An ‘Atlas for the End of the World’

Dozens of colourful new maps and graphics show where urbanisation is most likely to conflict with biodiversity.

In 1570, the Flemish cartographer Abraham Ortelius published the first modern atlas, Theatrum Orbis Terrarum (Theater of the World). The Age of Discovery was just kicking into high gear, and Ortelius’s artfully drawn maps showed what many Europeans must have seen as a brand-new world, full of recently discovered lands waiting to be colonised and exploited.

That world no longer exists, says Richard Weller, a landscape architect at the University of Pennsylvania and lead author of a recently released online project, “Atlas for the End of the World.” The apocalyptic-sounding title doesn’t refer to the end of the world, Weller says, but to the world as Ortelius knew it. “It's the end of the world where we thought nature was an infinite resource and we could exploit it without consequence,” Weller says.

When Ortelius published his atlas, Weller notes, most of the world’s native ecosystems were still intact. Four and a half centuries later, that’s obviously not the case. The new atlas is for anyone who’s curious about where biodiversity is under threat around the globe, Weller says. But he hopes it will also be a call to action for landscape architects, urban planners, and designers—professionals he believes have valuable expertise to contribute to conservation efforts.

That makes sense in light of one of the new atlas’s major themes: that urbanisation and conservation are intertwined. Bad urban planning decisions can increase the pressure on vulnerable ecosystems, Weller says, whereas urban planning done with conservation goals in mind is a largely untapped force for good.

These maps from the atlas show urban growth projections (striped red areas) for the Mekong Delta (left) and Bangkok, Thailand (right). Yellow indicates zones of potential conflict as cities expand into areas that are still home to native vegetation and threatened species (green).

The main focus of the atlas is the 36 biodiversity hotspots targeted for conservation by the United Nations. The hotspots themselves ignore international boundaries; they’re defined by scientific consensus as areas rich in plant and animal species that live nowhere else but face significant threats of extinction.

One of the conservation goals agreed to by 196 countries as part of the UN Convention on Biodiversity is to protect at least 17 percent of the land within these hotspots by 2020. So far that goal has been met for only 14 of 35 hotspots, according to Weller’s analysis. (The 36th hotspot, added in 2015, has yet to be assessed.)

Dataset excerpts:
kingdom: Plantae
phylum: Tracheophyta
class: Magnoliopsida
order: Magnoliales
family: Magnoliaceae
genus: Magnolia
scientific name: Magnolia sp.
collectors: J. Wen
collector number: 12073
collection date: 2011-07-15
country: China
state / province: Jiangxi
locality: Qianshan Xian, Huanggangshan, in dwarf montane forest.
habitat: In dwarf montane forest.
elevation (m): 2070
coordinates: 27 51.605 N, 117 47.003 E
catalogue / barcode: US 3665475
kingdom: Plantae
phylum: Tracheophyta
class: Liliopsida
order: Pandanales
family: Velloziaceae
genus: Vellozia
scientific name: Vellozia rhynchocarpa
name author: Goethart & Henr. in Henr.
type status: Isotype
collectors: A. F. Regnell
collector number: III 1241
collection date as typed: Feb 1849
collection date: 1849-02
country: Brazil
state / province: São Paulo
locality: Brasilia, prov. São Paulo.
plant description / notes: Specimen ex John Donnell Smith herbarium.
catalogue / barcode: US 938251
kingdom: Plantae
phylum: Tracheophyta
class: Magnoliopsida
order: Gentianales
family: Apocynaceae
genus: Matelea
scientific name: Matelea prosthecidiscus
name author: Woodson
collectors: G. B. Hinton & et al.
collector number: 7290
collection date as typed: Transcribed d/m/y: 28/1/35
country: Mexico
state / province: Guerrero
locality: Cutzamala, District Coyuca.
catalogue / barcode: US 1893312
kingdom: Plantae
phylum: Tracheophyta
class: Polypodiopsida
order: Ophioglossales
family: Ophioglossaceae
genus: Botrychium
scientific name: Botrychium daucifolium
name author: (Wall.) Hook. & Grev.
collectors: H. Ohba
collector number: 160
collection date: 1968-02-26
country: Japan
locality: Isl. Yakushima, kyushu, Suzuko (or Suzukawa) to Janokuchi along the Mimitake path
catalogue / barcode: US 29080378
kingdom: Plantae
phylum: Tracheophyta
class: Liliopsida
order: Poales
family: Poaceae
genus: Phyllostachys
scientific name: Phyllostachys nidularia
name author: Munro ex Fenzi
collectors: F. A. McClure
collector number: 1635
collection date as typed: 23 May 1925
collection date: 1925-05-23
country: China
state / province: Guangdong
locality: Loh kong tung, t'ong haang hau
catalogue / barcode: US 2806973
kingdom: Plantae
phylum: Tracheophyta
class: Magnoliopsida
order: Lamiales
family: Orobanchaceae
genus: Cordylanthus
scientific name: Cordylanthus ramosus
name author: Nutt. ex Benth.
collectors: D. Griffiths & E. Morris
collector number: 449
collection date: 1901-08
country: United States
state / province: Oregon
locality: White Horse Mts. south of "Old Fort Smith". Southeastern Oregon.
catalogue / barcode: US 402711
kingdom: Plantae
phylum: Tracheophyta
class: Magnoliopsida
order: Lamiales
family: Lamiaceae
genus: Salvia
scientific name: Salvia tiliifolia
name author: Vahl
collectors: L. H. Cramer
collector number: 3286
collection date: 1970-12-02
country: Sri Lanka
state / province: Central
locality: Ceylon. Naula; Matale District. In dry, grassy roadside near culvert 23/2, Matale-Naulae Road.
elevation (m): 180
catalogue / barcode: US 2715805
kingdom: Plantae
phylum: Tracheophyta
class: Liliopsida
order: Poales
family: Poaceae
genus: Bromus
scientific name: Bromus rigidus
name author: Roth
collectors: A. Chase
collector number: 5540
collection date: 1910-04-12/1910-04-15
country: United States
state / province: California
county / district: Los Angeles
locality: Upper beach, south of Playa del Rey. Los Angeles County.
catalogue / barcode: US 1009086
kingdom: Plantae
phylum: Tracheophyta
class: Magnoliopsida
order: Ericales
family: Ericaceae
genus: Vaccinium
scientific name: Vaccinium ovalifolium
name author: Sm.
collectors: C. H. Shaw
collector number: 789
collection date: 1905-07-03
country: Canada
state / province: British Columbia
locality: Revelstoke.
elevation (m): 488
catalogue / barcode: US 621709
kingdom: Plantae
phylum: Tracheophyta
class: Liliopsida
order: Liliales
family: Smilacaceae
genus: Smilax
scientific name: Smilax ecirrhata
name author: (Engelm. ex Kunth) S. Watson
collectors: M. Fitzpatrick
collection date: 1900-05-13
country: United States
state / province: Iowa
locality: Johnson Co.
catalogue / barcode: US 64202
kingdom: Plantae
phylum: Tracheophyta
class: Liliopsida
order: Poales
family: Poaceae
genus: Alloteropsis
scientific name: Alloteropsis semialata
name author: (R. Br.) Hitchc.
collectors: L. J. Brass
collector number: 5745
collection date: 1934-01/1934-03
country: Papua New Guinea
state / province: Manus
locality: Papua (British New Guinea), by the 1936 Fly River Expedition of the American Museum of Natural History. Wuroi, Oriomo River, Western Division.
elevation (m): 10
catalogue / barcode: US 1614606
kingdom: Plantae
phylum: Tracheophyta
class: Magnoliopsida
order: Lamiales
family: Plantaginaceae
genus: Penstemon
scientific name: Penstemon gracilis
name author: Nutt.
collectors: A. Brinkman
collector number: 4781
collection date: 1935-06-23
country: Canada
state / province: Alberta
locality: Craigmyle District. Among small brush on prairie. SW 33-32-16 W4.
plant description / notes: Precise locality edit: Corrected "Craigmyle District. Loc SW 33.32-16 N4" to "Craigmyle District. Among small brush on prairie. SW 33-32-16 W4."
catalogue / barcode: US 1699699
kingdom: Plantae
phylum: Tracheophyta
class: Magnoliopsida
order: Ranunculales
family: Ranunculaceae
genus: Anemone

- Instructions
1: Translate this sentence from the atlas article into Spanish: "The main focus of the atlas is the 36 biodiversity hotspots targeted for conservation by the United Nations."
2: Please answer these questions using the atlas article:
(a) In what year did Abraham Ortelius publish his atlas?
(b) On the maps of the Mekong Delta and Bangkok, what color marks zones of potential conflict?
(c) According to Weller's analysis, for how many hotspots has the 17 percent protection goal been met?
The records aren't needed for any of this work.

- Expected answers
1: El foco principal del atlas son los 36 puntos críticos de biodiversidad seleccionados por las Naciones Unidas para su conservación.

2:
(a) 1570
(b) Yellow
(c) 14 of 35